If you’re reading these words right now, chances are you’re a human (if you’re not, shoot me an email–I have a LOT of questions for you). As humans, our tendency is to organize–to tease meaning out of data. Humans are wired to look for patterns; this is one of the traits that’s propelled our species from being a bit player in the global scheme of things to placing us at center stage for the next mass extinction (see: Anthropocene). We’ve used those patten-finding skills to classify the crap out of all living things.
You’re probably aware of the classification system we use–first off, all (currently known) life can be binned into 3 groups–either bacteria, archea, or eukaryota. Bacteria and archea are single-celled and tiny, while Eurkaryota encompasses everything from amoebas to Homo sapiens. Within these three groups you can subdivide and subdivide, it seems, ad infinitum.
Animals specifically can be classified as anything within the kingdom Animalia, and include everything from seafloor sponges to siberian tigers.
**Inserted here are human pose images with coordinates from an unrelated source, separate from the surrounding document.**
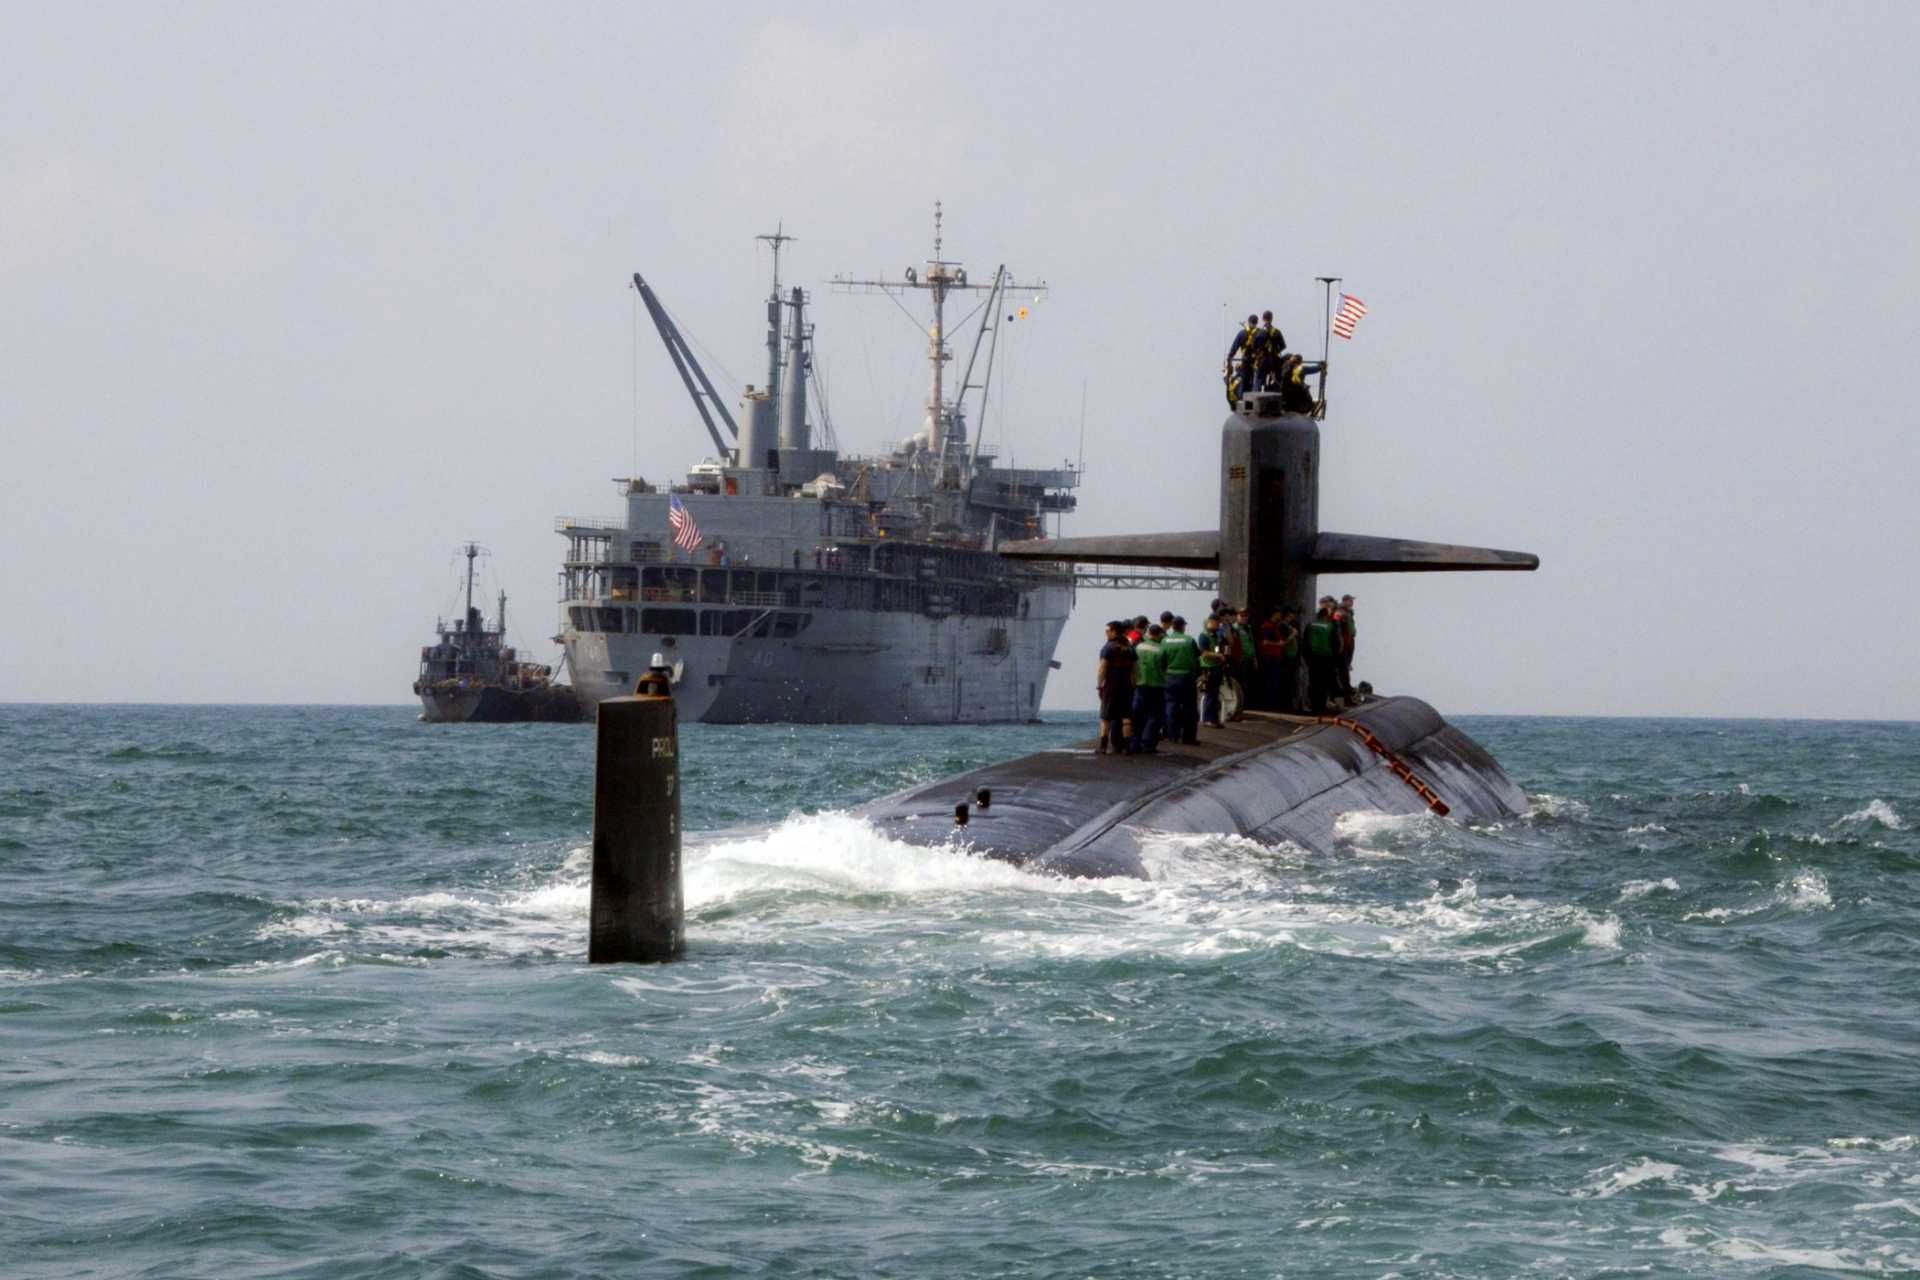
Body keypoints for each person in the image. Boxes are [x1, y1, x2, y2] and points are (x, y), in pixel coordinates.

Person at [1095, 621, 1136, 756]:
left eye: (1108, 630)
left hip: (1111, 686)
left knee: (1106, 717)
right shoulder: (1129, 648)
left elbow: (1103, 668)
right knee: (1126, 717)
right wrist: (1133, 684)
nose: (1106, 633)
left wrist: (1099, 684)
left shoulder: (1108, 648)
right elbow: (1135, 669)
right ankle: (1126, 747)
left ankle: (1103, 747)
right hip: (1126, 686)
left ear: (1114, 632)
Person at [1161, 615, 1201, 744]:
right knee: (1189, 708)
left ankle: (1173, 736)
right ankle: (1189, 738)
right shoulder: (1189, 640)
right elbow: (1197, 657)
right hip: (1187, 677)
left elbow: (1162, 660)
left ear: (1173, 627)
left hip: (1170, 677)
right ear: (1183, 626)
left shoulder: (1165, 641)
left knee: (1171, 706)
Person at [1129, 623, 1168, 755]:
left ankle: (1134, 744)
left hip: (1140, 686)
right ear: (1158, 635)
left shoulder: (1138, 647)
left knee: (1137, 715)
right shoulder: (1161, 650)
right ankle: (1148, 745)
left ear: (1148, 633)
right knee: (1154, 716)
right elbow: (1164, 667)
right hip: (1157, 686)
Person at [1303, 599, 1340, 714]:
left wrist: (1306, 658)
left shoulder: (1310, 625)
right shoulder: (1330, 626)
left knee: (1313, 682)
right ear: (1326, 615)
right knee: (1324, 683)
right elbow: (1335, 644)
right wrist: (1335, 660)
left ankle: (1313, 706)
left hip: (1313, 658)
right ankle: (1321, 707)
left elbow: (1305, 642)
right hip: (1326, 658)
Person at [1198, 615, 1227, 727]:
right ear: (1210, 622)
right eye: (1216, 623)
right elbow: (1204, 652)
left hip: (1217, 667)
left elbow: (1217, 648)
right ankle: (1208, 719)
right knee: (1210, 694)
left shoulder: (1216, 636)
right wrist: (1218, 655)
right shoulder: (1203, 636)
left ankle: (1214, 719)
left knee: (1215, 695)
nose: (1218, 625)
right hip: (1208, 668)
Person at [1223, 314, 1258, 405]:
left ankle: (1244, 401)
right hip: (1257, 361)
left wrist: (1230, 357)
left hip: (1246, 361)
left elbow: (1235, 347)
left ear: (1249, 322)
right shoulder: (1260, 333)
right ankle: (1255, 399)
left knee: (1245, 381)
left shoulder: (1242, 333)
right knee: (1255, 380)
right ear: (1256, 323)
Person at [1254, 310, 1287, 391]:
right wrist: (1276, 351)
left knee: (1260, 379)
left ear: (1262, 319)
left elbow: (1254, 347)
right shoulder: (1277, 332)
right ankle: (1274, 392)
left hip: (1263, 360)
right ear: (1272, 319)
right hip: (1274, 360)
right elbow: (1283, 346)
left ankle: (1259, 394)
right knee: (1276, 378)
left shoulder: (1258, 332)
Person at [1336, 594, 1358, 699]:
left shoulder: (1349, 612)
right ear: (1345, 601)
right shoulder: (1340, 611)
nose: (1352, 602)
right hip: (1344, 643)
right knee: (1343, 668)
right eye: (1350, 600)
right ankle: (1344, 691)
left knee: (1347, 665)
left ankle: (1345, 688)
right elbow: (1336, 623)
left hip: (1350, 642)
All animals possess a common ancestor (way, way, way long ago), and as time progressed and this ancestor multiplied, evolved, and certain traits were selected for by the environment, a variety of different kinds of creatures emerged. Traits, such as having sausage-shaped fingers or hairy nostrils, can arise independently in different groups of organisms, but what we often see when we look at a “Tree of Life” is that traits are grouped among organisms that all had a common ancestor with that trait. This is especially true for traits that act are foundational for life–for example, in animals, the development of a nervous system. Which is what makes the recent discovery that ctenophores (aka comb jellies) may have developed a nervous system completely independently of ours, and of those of the rest of Animalia, a complete surprise. This discovery, by Dr. Leonid Moroz and other collaborators, upends our traditional ideas about what group of animals first evolved–the ctenophores, rather than the more visually simplistic sponges, could have been the first animal group to split off from our common ancestor.
Dr. Moroz’s lab looked specifically at the comb jelly Pleurobrachia bachei as well as 10 other ctenophore species in order to discover this. Ctenophores are also known as comb jellies because they propel themselves through the water with comblike cilia, which can glow with rainbow-hued biofluorescence as they move back and forth. Like the better-known jellyfish, ctenophores are mostly gelatinous, but unlike them all ctenophores are active predators. They can be pretty common in coastal areas, depending on the time of year. I actually used to catch the odd comb jelly in my fishing net during a summer spent doing research in Louisiana marshes. It was sad–the net itself would often tear their fragile jelly-bodies to pieces, but when I caught a whole one I would slip it back into the water and watch it sink, cilia glowing in the murky water.
Scientists a hundred years ago wanted to group ctenophores with jellyfish, since appearance-wise they look very similar. However, advances in genetics have allowed us to examine the genetic code of these organisms and, by comparing how similar sections of this code are, determine that ctenophores are actually animals! Using this same principle and comparing the genes present in ctenophores versus other animals, Dr. Moroz determined that many of the features we thought of as essential for animals are absent in ctenophores.
Because ctenophores lack so many of the components we use to create functioning nervous systems, it would stand to reason that these creatures would have abbreviated or nonfunctional nervous systems. However, researchers know that comb jellies exhibit complex behavior, such as predation and diurnal migrations, which would not be possible without the guidance of a nervous system. This, Dr. Moroz and his team concluded, means that ctenophores may have developed their own separate version of a nervous system which accomplishes the same thing as ours but in a very different way.
These findings are fantastic not just because they show us how boundless and innovative life can be, but also because they demonstrate the rambling, haphazard way evolution changes organisms over time. As humans, we like to think of ourselves as the end of the line–the tip of the uppermost tree branch on our Tree of Life. It’s nice to think that evolution is working towards a better future (and that we are that future) but in reality, evolution is more of an “meh, good enough” sort of system. Even if you aren’t as evolutionarily fit as you could be, as long as you’re good enough to survive and reproduce, you’ll stay viable and keep evolving. This process is continuing to happen to all organisms, all the time–in us, in katydids, and in comb jellies. Who knows what evolution has in store for us! I’m doubtful that Tyrannosaurus rex would have looked at the tiny, ratlike creatures scrabbling around in the underbrush beneath his feet and guessed that their descendants would one day be the dominant life forms on the planet. I for one am not excited about the prospect of cockroach overlords, but I guess I’ll just roll with whatever life has planned.